--- Source document ---

3.5.LINK Elements as URL Templates

The LINK element is to provide pointers to other documents or data servers on the Internet through a URL. In Astrores, the LINK element may be part of the RESOURCE, TABLE or FIELD elements. The href attribute of the LINK is meant to provide a URL that is at least valid syntactically, even though there need be no assurance that the link will actually connect and deliver data. It may be that a strange protocol is implied that the parser does not know about, for example gridftp://server/file. However, parsers are expected to understand at least the file, http and ftp protocols.

The gref attribute is meant for a higher-level protocol of some type, perhaps a logical name for a data resource, perhaps a GLU reference [5].

In some cases, there is additional semantics for the LINK element, where the href and gref attributes are not a simple URL, but rather a template for creating URL's. Depending on the content-role attribute of the LINK, and the nature of the parent element, the ID tags from the table may be substituted into the template to create an implicit new column, as explained in the next section.

3.5.1.Pattern-matching and Substitution

When a LINK element appears within a TABLE, there is extra functionality implied. The href or gref attributes may not be a simple link, but instead a template for a link. For example, in the table of section 1.1, we might have:

<LINK href="http://us-vo.org/lookup?Star=${Star-Name}&RA=${RA}&DE=${Dec}"/>

The implication is that the text is seen in the context of a particular row of the table, and a substitution filter is applied. If the selected row of the table is the first one, the result of the substitution would be:

http://us-vo.org/lookup?Star=Procyon&RA=114.827&DE=5.227

Whenever the pattern ${?} is found in the original link, the part in the braces is compared with the set of name attributes of the fields of the table. If a match is found, then the value from that field of the selected row is used in place of the ${?}. If no match is found, no substitution is made. Thus the parser makes available to the calling application a value of the href and gref attributes that depends on which row of the table has been selected. Another way to think of it is that there is not a single link associated with the table, but rather an implicitly defined new column of the table. This mechanism can be used to connect each row of the table to further information resources.

The action attribute in this release of the standard is simply a string. In a future release, it may gain an implied string substitution filter as with href and gref.

The purpose of the link is defined by the content-role attribute. The allowed values are query, hints, and doc. The first implies that string substitution should be used as defined above, and the latter two imply first that no substitution is needed, and that the link points to either information for use by the application (hints) or human-readable documentation (doc).

3.6.Type Attribute

The type attribute of the FIELD may carry values that express the status of the field when the enclosing table is a query, rather than a data document. If the value is "noquery", then the marked field is ignored in the creation of the action query - this field does not belong to the form described by the set of FIELDs. A computed column (value computed from other FIELDs) is a typical example.

--- Given records ---

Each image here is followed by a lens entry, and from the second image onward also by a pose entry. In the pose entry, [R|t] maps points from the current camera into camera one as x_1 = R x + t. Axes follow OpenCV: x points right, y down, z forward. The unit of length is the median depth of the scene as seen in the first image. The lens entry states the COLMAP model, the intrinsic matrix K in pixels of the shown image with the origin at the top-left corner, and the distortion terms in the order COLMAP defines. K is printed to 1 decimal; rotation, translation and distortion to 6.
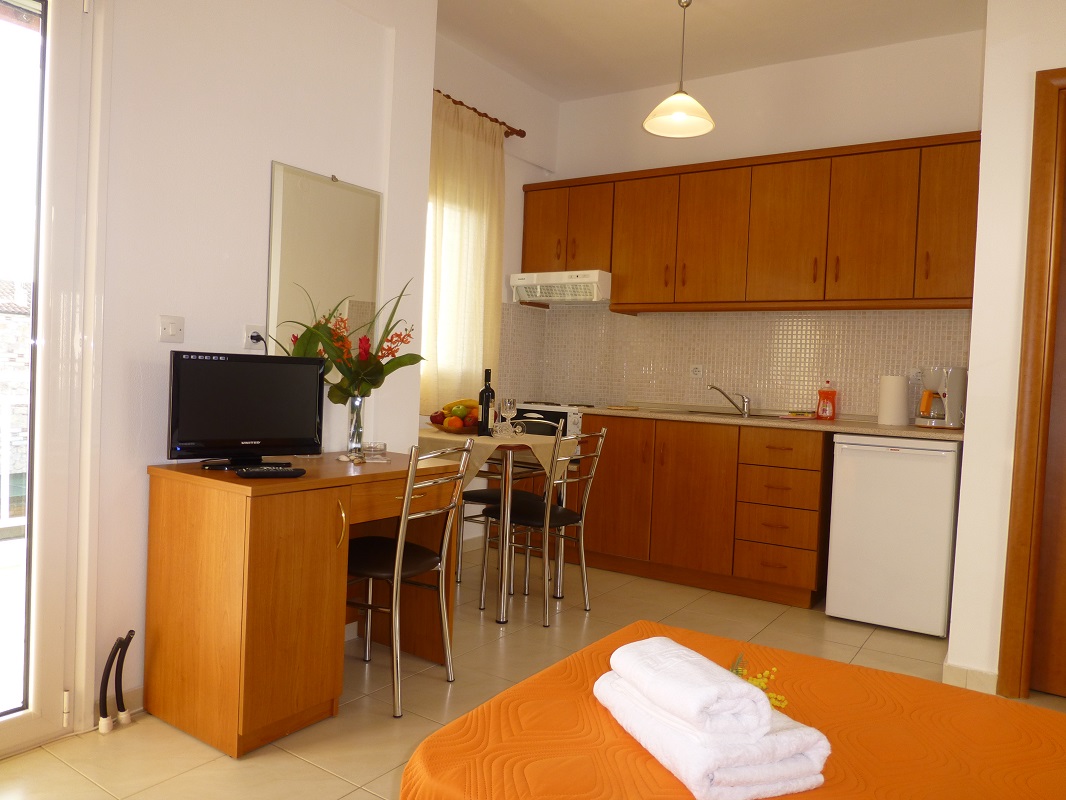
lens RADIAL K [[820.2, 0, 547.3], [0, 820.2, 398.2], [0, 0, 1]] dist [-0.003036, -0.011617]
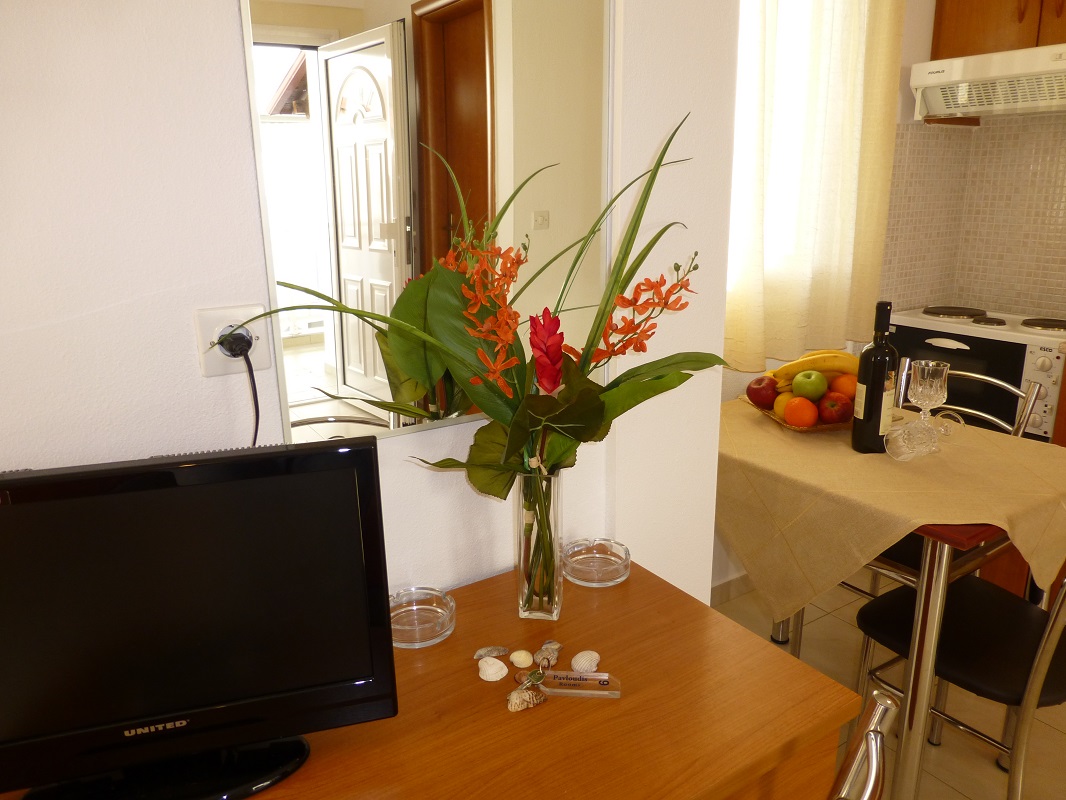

---
--- Given records ---

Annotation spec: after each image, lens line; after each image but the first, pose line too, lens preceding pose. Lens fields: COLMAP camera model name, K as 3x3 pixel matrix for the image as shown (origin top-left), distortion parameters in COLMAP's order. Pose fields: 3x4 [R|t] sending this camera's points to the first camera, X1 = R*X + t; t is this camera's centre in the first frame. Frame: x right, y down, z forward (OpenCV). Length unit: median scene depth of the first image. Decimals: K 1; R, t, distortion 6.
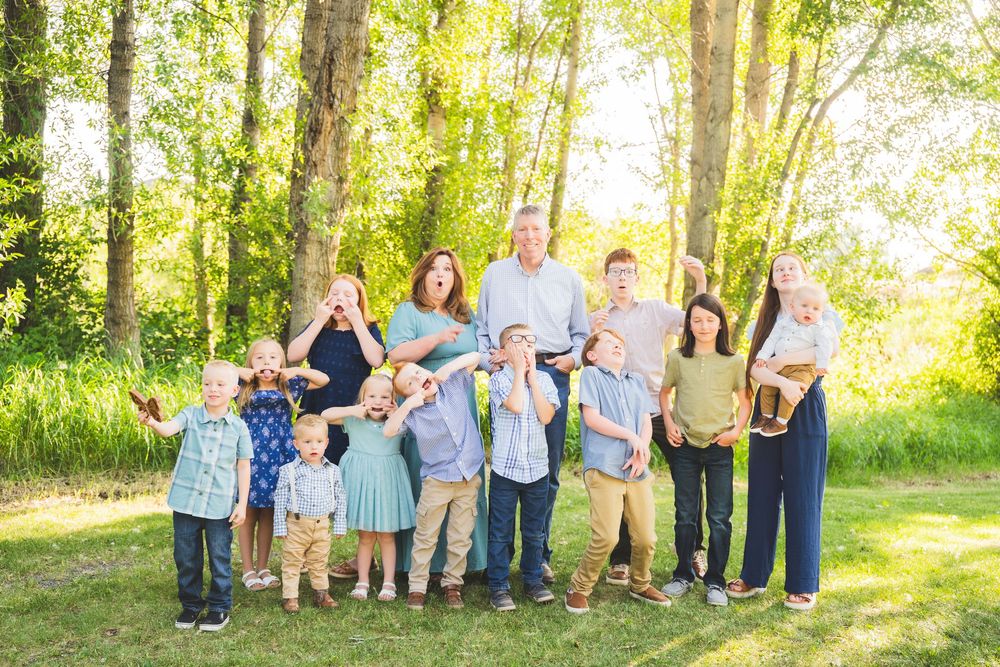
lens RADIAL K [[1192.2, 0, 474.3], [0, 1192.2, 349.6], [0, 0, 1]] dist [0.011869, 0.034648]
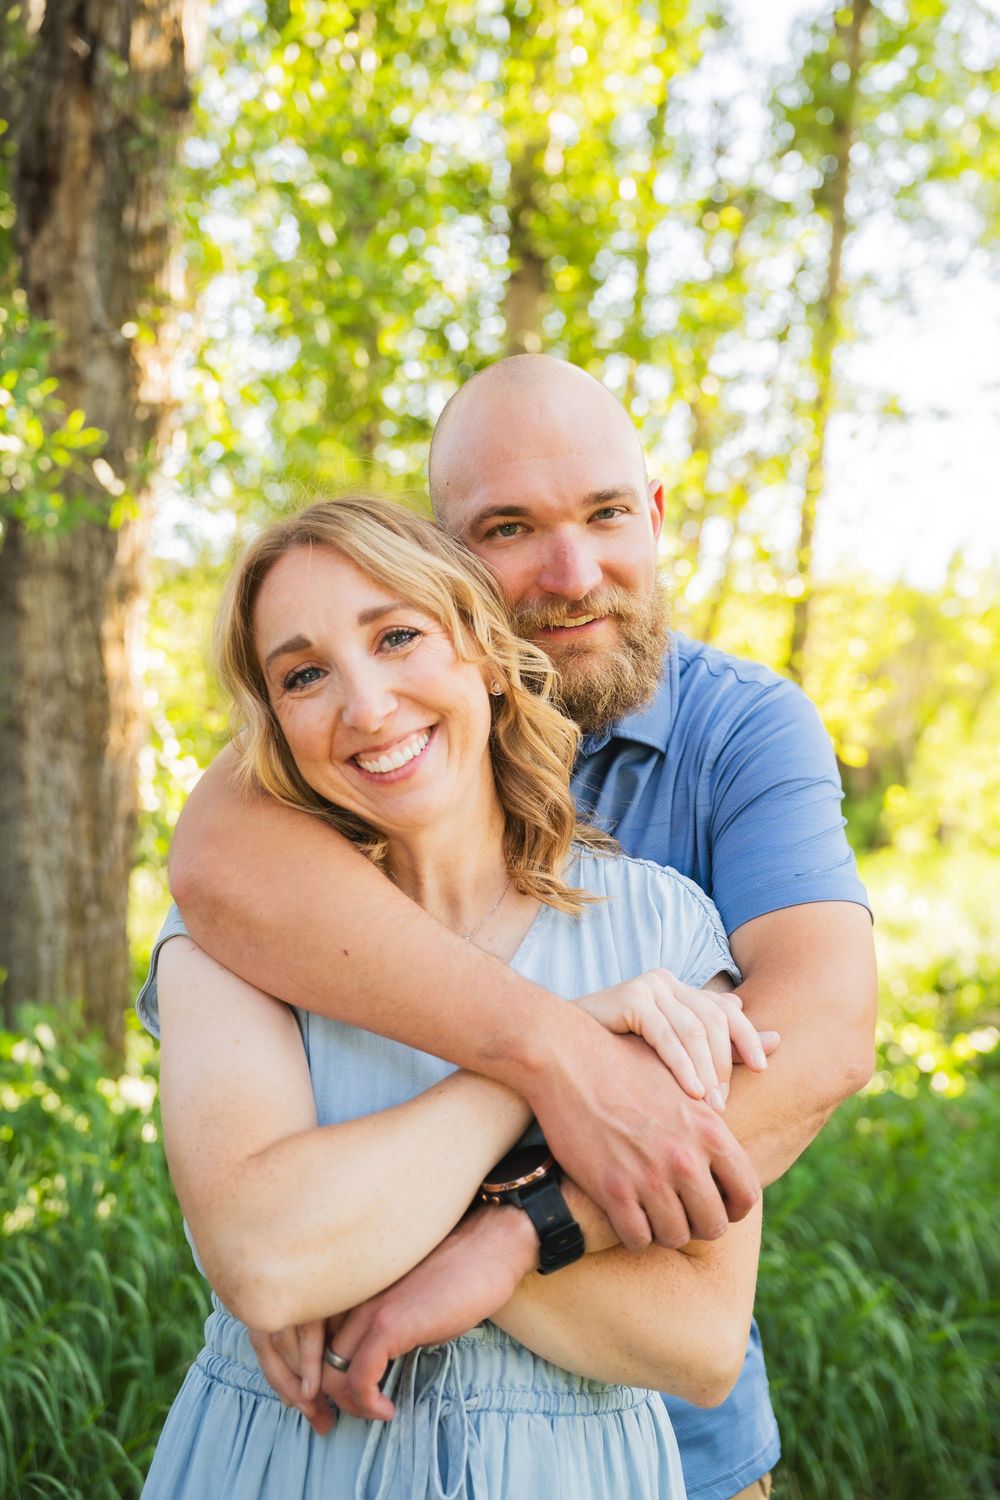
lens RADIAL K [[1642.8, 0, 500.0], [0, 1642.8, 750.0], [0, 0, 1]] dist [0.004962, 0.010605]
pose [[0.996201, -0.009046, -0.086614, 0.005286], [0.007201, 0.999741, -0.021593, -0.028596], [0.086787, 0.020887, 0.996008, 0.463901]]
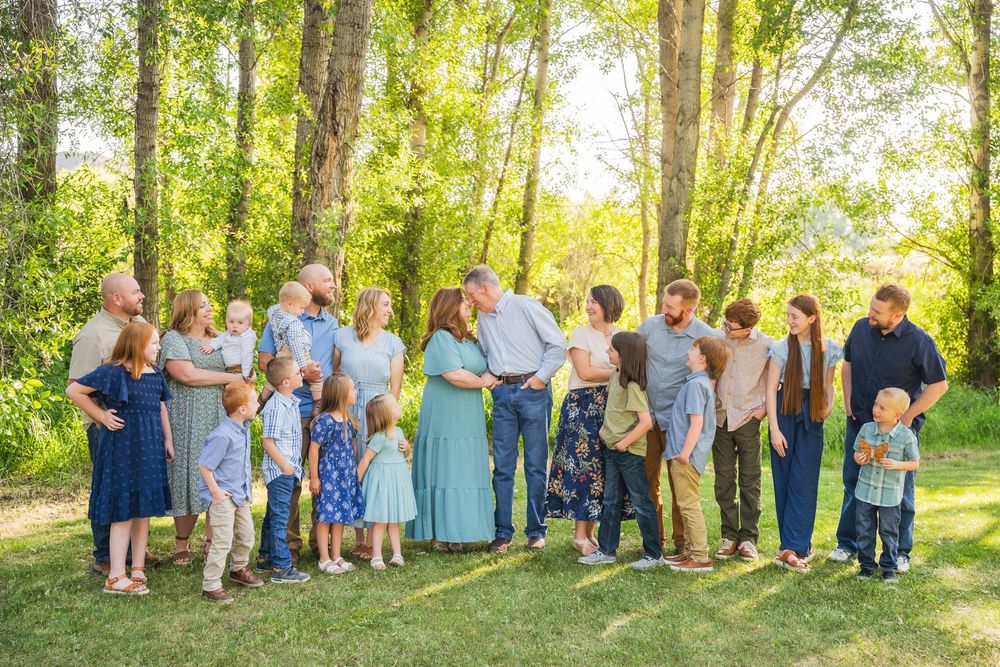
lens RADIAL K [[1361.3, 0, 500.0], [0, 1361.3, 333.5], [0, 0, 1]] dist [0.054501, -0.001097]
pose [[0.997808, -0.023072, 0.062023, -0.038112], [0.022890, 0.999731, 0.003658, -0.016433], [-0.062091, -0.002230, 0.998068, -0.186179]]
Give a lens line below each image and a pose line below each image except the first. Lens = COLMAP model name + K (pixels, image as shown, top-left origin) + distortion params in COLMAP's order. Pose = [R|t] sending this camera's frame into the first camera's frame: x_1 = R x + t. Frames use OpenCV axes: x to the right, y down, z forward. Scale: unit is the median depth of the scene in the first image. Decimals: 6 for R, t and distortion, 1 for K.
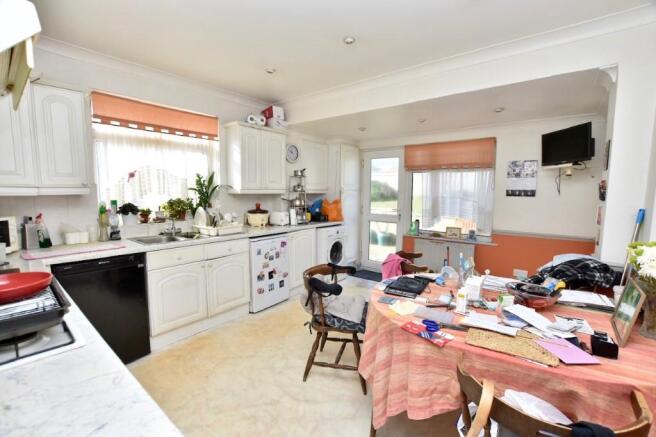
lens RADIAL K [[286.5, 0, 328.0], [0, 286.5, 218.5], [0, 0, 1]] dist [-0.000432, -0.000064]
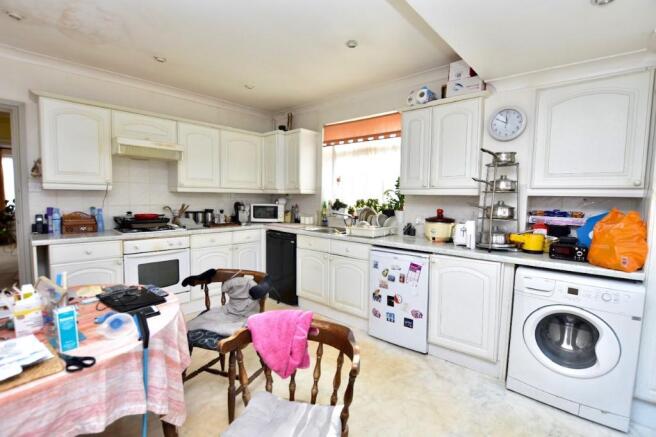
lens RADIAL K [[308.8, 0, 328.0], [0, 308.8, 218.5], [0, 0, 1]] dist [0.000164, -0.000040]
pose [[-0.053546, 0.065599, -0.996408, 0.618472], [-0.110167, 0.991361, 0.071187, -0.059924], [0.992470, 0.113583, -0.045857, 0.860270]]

---

Exercise goal: In the Astrores LINK text, which three values are allowed for the content-role attribute?

The answer: Query, hints, and doc.